• Instruction
Give an exact copy of the data that follows.
————
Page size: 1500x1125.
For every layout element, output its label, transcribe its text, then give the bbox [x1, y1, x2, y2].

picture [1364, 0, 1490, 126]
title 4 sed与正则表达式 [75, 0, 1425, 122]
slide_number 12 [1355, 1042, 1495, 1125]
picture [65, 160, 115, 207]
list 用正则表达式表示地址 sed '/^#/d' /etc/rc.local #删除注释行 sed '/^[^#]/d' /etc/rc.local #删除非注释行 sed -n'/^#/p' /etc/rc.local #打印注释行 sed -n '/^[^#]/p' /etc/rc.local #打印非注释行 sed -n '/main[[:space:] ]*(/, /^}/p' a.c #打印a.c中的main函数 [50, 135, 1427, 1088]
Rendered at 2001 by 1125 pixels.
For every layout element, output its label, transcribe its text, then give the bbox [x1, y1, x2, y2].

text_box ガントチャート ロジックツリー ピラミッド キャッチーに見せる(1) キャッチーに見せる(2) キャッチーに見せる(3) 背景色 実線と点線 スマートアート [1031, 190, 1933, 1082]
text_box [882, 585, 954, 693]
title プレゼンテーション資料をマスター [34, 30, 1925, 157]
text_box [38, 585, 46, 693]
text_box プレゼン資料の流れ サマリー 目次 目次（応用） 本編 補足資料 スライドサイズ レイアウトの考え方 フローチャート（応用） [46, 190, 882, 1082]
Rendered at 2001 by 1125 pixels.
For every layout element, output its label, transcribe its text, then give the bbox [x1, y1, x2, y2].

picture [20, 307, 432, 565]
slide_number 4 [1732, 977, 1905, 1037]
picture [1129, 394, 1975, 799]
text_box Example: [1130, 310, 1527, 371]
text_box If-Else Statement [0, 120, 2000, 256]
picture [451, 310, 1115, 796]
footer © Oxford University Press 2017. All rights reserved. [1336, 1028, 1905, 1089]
————
• Task result
Page size: 1500x1125.
For every layout element, output its label, transcribe its text, then give the bbox [x1, y1, x2, y2].

picture [1364, 0, 1490, 126]
title 4 sed与正则表达式 [75, 0, 1425, 122]
slide_number 12 [1355, 1042, 1495, 1125]
picture [65, 160, 115, 207]
list 用正则表达式表示地址 sed '/^#/d' /etc/rc.local #删除注释行 sed '/^[^#]/d' /etc/rc.local #删除非注释行 sed -n'/^#/p' /etc/rc.local #打印注释行 sed -n '/^[^#]/p' /etc/rc.local #打印非注释行 sed -n '/main[[:space:] ]*(/, /^}/p' a.c #打印a.c中的main函数 [50, 135, 1427, 1088]
Rendered at 2001 by 1125 pixels.
For every layout element, output its label, transcribe its text, then give the bbox [x1, y1, x2, y2].

text_box ガントチャート ロジックツリー ピラミッド キャッチーに見せる(1) キャッチーに見せる(2) キャッチーに見せる(3) 背景色 実線と点線 スマートアート [1031, 190, 1933, 1082]
text_box [882, 585, 954, 693]
title プレゼンテーション資料をマスター [34, 30, 1925, 157]
text_box [38, 585, 46, 693]
text_box プレゼン資料の流れ サマリー 目次 目次（応用） 本編 補足資料 スライドサイズ レイアウトの考え方 フローチャート（応用） [46, 190, 882, 1082]
Rendered at 2001 by 1125 pixels.
For every layout element, output its label, transcribe its text, then give the bbox [x1, y1, x2, y2].

picture [20, 307, 432, 565]
slide_number 4 [1732, 977, 1905, 1037]
picture [1129, 394, 1975, 799]
text_box Example: [1130, 310, 1527, 371]
text_box If-Else Statement [0, 120, 2000, 256]
picture [451, 310, 1115, 796]
footer © Oxford University Press 2017. All rights reserved. [1336, 1028, 1905, 1089]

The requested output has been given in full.